begin PROVIDED PASSAGE
# Gulf Coast angler transplanted to Dallas



## texasag06 (Jun 26, 2007)

I grew up wade fishing Matagorda bay and the surf, but have now moved up to the Dallas area for work. It's a looooooooong haul getting down there, and it would be nice if I could get my fishing "addiction" fix closer to my new home. I don't like bass fishing, don't own a boat, but I also don't want to have to drive 400 miles to the nearest fishing hole. Anybody have some suggestions? I've never heard of wadefishing a lake, but that's most of what I know. And those stripers look fun, too.


----------



## ellisredfish (Jul 5, 2005)

Buy a kayak, learn to fly fish, and enjoy the lake.


----------



## Red3Fish (Jun 4, 2004)

*I wouldn't reccomend it...*

I have wadefished a few freash water ponds and lakes, BUT....saltwater flats are pretty predictable in depth and contour...lakes are not, unless you know an area pretty well. There are usually logs, limbs, and mud hidden underwater that make it kind of difficult...you will stumble over, step into and scrape your shins a lot, not to mention some holes and drop offs where you might not expect them.

I agree a small alum flatbottom with a trolling motor or kayack sp??, or one of the wading tubes thingys you sit in would be much better.....and safer. Yes, I have scared myself a couple of times wading in freash water!! LOL

Later
R3F


----------



## Bozo (Jun 16, 2004)

Check out *********************, most of the activity on that board is for the DFW area. You'll find some areas there for sure.

If nothing else, the white bass run Feb.-April will keep you busy from the banks of the rivers in the spring.


----------



## kpdmotorjock (Jul 27, 2006)

I lived in Richardson as a teenager and fished Lake Lavon, and Lake Lewisville quite alot and always from the bank. Ditto on the white bass run and fishing for cats at night on Lewisville can be a blast you can catch quite a few over 10lbs.


----------



## troutless (Feb 17, 2006)

I would look at buying a kayak and start fishing.


----------



## ImReddog (May 15, 2006)

Fresh water is for cooking, bathing & drinking.
Salt water is for fishing.
end PROVIDED PASSAGE
begin DATA SECTION
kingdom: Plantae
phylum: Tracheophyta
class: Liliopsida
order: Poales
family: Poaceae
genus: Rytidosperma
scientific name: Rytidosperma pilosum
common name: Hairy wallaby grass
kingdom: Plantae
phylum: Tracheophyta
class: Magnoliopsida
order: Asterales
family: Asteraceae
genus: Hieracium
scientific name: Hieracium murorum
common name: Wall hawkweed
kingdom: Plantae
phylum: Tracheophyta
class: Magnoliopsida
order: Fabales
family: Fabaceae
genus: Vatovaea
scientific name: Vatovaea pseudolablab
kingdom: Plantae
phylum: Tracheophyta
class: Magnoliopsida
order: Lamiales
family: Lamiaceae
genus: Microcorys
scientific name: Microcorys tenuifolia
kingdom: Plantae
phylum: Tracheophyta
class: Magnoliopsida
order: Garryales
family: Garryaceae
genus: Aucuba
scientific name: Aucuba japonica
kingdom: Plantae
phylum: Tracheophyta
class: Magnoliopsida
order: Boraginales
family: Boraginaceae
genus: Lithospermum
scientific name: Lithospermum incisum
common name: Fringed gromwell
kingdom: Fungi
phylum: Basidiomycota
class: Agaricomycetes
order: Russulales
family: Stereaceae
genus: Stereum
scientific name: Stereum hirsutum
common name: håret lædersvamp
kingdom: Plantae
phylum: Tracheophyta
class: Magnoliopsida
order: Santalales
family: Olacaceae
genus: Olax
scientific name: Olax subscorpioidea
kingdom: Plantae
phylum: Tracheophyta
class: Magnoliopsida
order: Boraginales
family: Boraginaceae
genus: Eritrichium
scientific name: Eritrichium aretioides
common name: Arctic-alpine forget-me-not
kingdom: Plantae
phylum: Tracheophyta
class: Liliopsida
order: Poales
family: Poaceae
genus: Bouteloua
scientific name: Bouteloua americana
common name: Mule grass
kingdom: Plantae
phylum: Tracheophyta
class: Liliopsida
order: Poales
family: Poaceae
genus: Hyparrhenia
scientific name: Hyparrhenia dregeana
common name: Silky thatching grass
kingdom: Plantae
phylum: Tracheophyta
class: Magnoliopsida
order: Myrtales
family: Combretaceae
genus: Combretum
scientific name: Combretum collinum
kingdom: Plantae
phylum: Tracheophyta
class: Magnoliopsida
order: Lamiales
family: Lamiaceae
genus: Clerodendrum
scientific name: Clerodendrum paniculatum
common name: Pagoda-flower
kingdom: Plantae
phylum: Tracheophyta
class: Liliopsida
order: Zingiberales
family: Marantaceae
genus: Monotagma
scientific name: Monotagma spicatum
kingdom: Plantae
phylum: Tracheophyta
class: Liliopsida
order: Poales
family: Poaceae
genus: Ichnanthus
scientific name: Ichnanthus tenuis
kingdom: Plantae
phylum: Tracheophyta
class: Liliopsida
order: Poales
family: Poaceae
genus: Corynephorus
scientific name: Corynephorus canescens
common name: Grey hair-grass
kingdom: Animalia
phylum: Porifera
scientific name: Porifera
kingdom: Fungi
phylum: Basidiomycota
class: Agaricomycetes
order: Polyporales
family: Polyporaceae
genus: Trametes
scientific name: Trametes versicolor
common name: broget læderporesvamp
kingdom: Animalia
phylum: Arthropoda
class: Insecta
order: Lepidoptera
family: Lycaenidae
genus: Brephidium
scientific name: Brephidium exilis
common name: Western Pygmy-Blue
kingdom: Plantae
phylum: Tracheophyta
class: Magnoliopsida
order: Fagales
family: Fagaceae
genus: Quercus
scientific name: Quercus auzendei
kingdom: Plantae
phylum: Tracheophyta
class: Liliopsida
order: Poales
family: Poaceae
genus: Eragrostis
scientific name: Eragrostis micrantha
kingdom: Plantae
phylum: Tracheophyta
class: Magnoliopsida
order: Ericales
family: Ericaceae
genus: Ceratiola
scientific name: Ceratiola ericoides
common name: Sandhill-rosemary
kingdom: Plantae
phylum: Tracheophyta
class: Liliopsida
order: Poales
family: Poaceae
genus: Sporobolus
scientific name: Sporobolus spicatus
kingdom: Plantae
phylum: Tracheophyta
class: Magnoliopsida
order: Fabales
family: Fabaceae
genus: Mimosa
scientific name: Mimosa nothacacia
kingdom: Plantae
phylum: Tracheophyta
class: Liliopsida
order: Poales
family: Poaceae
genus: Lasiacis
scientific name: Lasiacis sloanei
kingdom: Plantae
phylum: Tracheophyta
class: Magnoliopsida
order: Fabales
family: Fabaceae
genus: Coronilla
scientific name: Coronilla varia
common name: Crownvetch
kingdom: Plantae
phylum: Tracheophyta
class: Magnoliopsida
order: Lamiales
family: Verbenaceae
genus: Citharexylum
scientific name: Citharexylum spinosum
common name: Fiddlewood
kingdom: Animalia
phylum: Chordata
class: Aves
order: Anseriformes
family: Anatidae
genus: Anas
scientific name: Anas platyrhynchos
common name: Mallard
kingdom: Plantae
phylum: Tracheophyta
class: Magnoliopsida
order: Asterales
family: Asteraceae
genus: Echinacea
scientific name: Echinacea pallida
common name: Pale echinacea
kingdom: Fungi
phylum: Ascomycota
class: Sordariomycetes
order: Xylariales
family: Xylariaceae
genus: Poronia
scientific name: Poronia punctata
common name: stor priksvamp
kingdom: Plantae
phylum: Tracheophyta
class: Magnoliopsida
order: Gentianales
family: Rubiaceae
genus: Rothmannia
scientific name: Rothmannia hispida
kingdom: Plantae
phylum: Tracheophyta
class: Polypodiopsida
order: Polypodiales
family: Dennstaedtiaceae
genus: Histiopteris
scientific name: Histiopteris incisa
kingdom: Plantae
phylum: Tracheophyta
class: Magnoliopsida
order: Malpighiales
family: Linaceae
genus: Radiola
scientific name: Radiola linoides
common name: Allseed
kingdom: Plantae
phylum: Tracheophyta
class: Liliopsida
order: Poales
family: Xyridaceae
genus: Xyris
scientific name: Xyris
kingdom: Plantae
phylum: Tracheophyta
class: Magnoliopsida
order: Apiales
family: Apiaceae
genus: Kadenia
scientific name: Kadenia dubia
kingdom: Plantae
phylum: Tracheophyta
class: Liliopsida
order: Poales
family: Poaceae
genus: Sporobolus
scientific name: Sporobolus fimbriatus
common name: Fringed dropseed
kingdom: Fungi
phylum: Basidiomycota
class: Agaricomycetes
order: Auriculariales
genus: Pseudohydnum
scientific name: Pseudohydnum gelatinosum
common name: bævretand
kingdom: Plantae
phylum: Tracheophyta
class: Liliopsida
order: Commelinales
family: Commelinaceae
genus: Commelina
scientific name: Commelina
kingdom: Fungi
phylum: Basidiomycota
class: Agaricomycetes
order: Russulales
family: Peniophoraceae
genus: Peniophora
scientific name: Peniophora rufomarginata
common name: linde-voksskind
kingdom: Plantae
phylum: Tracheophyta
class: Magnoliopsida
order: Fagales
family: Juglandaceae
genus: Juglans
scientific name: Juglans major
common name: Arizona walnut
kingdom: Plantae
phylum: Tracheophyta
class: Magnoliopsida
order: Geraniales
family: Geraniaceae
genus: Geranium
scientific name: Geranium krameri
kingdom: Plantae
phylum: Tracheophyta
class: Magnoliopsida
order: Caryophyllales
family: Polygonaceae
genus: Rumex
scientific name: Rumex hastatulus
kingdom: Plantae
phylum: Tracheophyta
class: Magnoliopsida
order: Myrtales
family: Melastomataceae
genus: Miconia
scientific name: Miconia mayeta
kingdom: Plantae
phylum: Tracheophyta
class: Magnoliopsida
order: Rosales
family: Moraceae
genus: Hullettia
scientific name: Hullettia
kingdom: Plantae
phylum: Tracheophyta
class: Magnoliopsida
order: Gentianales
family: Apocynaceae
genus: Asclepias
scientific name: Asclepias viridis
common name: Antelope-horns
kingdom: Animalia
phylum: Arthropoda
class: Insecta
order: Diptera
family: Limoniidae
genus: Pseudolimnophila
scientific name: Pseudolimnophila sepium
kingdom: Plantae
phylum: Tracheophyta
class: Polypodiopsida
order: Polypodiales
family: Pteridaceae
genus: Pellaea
end DATA SECTION
- **PROBLEM SET**:
1: Could you transcribe everything in the Dallas fishing thread from "Check out *********************, most" down to "in the spring."?
2: Can you pick up the Dallas fishing thread after its final post and continue it?

- **RESPONSE LIST**:
1:
Check out *********************, most of the activity on that board is for the DFW area. You'll find some areas there for sure.

If nothing else, the white bass run Feb.-April will keep you busy from the banks of the rivers in the spring.

2:
----------



## texasag06 (Jun 26, 2007)

Imreddog,

If you're not going to be helpful, please don't post. Now, I happen to agree somewhat, but that's not helping anything. What point were you trying to make?


----------



## cobat (Nov 6, 2006)

I have several places in and around The Colony, Lewisville, Carrollton, and Plano that I bank fish. I will send you a private message to see if you would like to tag along sometime. I have a buddy that fishes Lake Texoma for stripers. They are real fun to catch.


----------



## Mookie (Aug 22, 2006)

Don't count out bass fishing. I was born and raised on salt water fishing and still consider it my first love, but have over the past few years added a bass boat to the arsenal and have found it to be a great fishing option. It's completely different and requires a very different mind set. And don't let anyone fool you, when you hook up with a large bass it will rip your arms off. If I was closer to Dallas I would be happy to help.


----------



## lizards4bass (Jul 10, 2007)

Bozo is right about the Texas Fishing Forum its full of members from DFW, including myself. 
I also agree with Mookie Bass fishin can be frustrating in the beginning but is one of the funnest freshwater fish you can chase after.
Alot depends on where in Dallas you live also, however you are surrounded by great fishing Lakes. Texoma holds some pretty big stripers, but honestly couldn't tell you how bank fishing is. Fairfield has Reds. Lavon, Lewisville,Grapevine all have lots of bank fishing spots. I've pulled lots of bass,sandies,and fat catfish out of Lewisville and Grapevine. Lewisville also holds some fiesty Hybrid. Ray Roberts can produce lots of magnum sandies(caght 126 in 4 hours from bank once with a buddy). Just within a couple hour drive of Dallas are about 20 or more really good bass lakes. East Texas is a renowned area for its bass fishing. Hope it helps a little bit.


----------



## bigfost (Oct 11, 2004)

My sympathies go out to you. I honestly believe I would die without my regular saltwater fix. I once spent a school year in Austin at UT, and it was the most miserable few months of my life.


----------



## bradc (May 21, 2004)

Include me in on that PM...LOL. I'm In Denton. I was raised on texoma and the red river.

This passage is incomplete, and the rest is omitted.